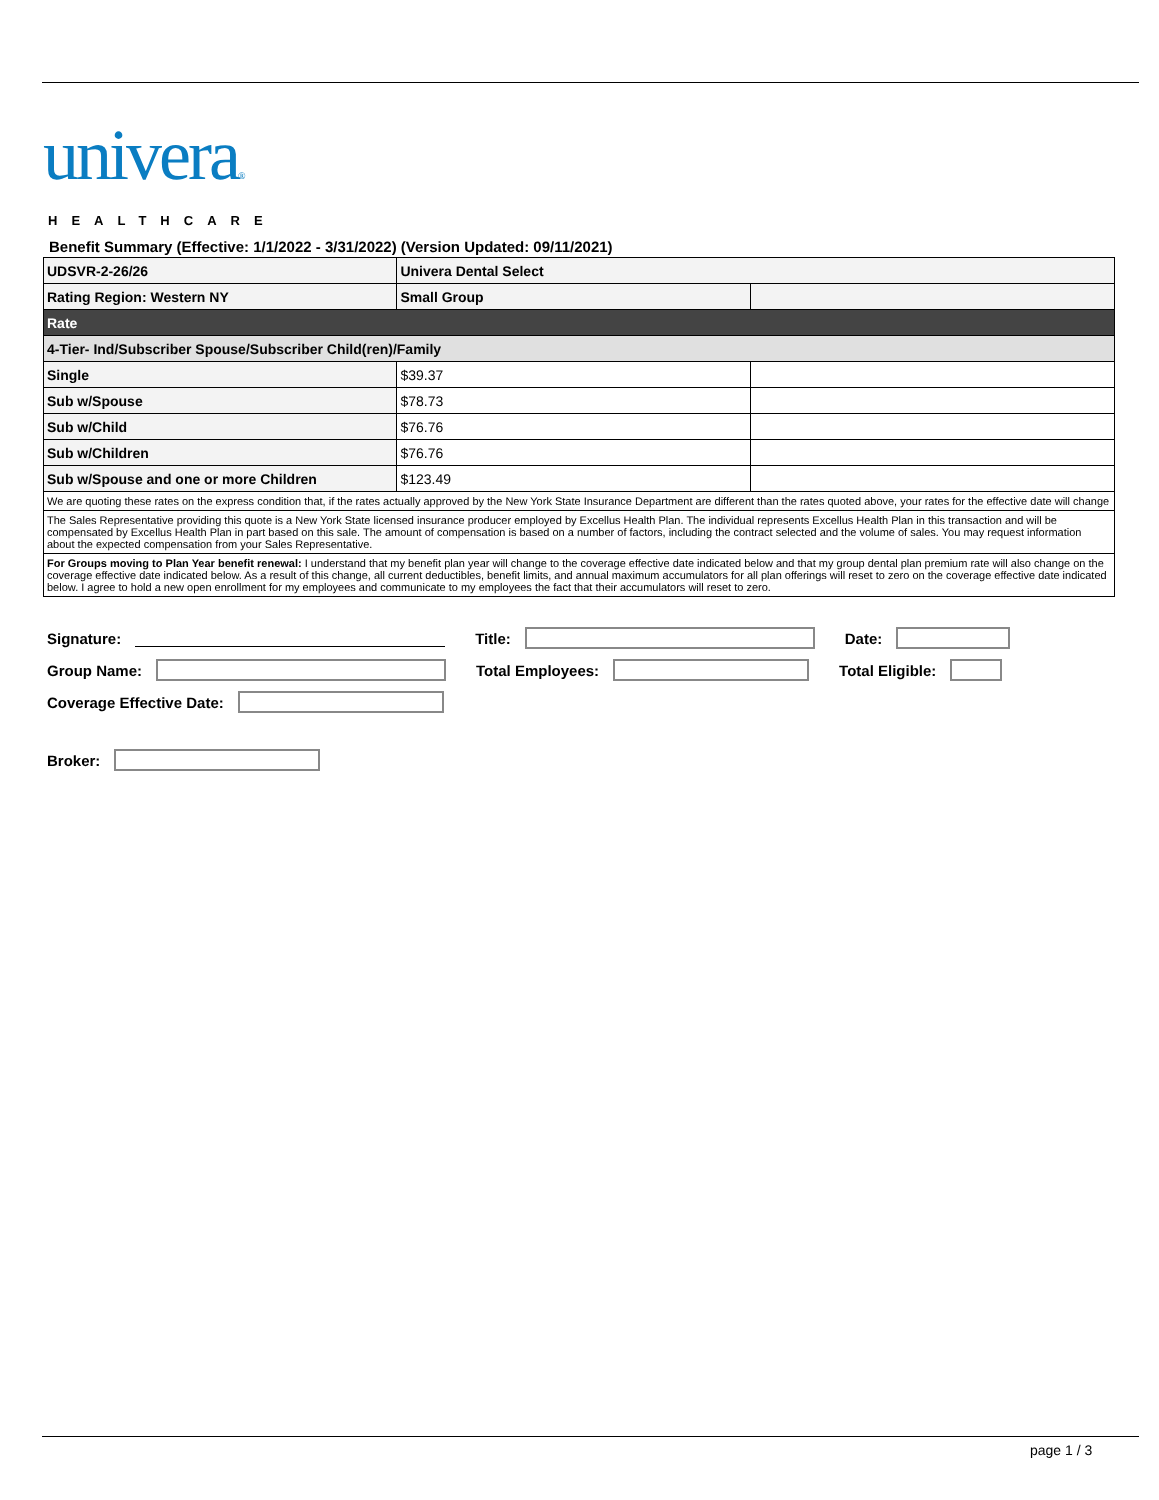univera®
HEALTHCARE
Benefit Summary (Effective: 1/1/2022 - 3/31/2022) (Version Updated: 09/11/2021)
| UDSVR-2-26/26 | Univera Dental Select | |
| Rating Region: Western NY | Small Group | |
| Rate | | |
| 4-Tier- Ind/Subscriber Spouse/Subscriber Child(ren)/Family | | |
| Single | $39.37 | |
| Sub w/Spouse | $78.73 | |
| Sub w/Child | $76.76 | |
| Sub w/Children | $76.76 | |
| Sub w/Spouse and one or more Children | $123.49 | |
| We are quoting these rates on the express condition that, if the rates actually approved by the New York State Insurance Department are different than the rates quoted above, your rates for the effective date will change | | |
| The Sales Representative providing this quote is a New York State licensed insurance producer employed by Excellus Health Plan. The individual represents Excellus Health Plan in this transaction and will be compensated by Excellus Health Plan in part based on this sale. The amount of compensation is based on a number of factors, including the contract selected and the volume of sales. You may request information about the expected compensation from your Sales Representative. | | |
| For Groups moving to Plan Year benefit renewal: I understand that my benefit plan year will change to the coverage effective date indicated below and that my group dental plan premium rate will also change on the coverage effective date indicated below. As a result of this change, all current deductibles, benefit limits, and annual maximum accumulators for all plan offerings will reset to zero on the coverage effective date indicated below. I agree to hold a new open enrollment for my employees and communicate to my employees the fact that their accumulators will reset to zero. | | |
Signature: Title: Date:
Group Name: Total Employees: Total Eligible:
Coverage Effective Date:
Broker:
page 1 / 3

..........

== To do ==
Copy out, from the listing above, every line that contains the word "Children".

== Reply to the task ==
| Sub w/Children | $76.76 | |
| Sub w/Spouse and one or more Children | $123.49 | |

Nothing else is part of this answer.